(Dataset entries)
-- Opening Marker --
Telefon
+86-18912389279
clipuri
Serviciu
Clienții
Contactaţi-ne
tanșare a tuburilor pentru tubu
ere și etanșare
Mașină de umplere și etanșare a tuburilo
-- Closing Marker --
● **Your objective**:
Lines with the word "etanșare" in them should be copied from the preceding records.

● **Solved exercise**:
ere și etanșare
Mașină de umplere și etanșare a tuburilo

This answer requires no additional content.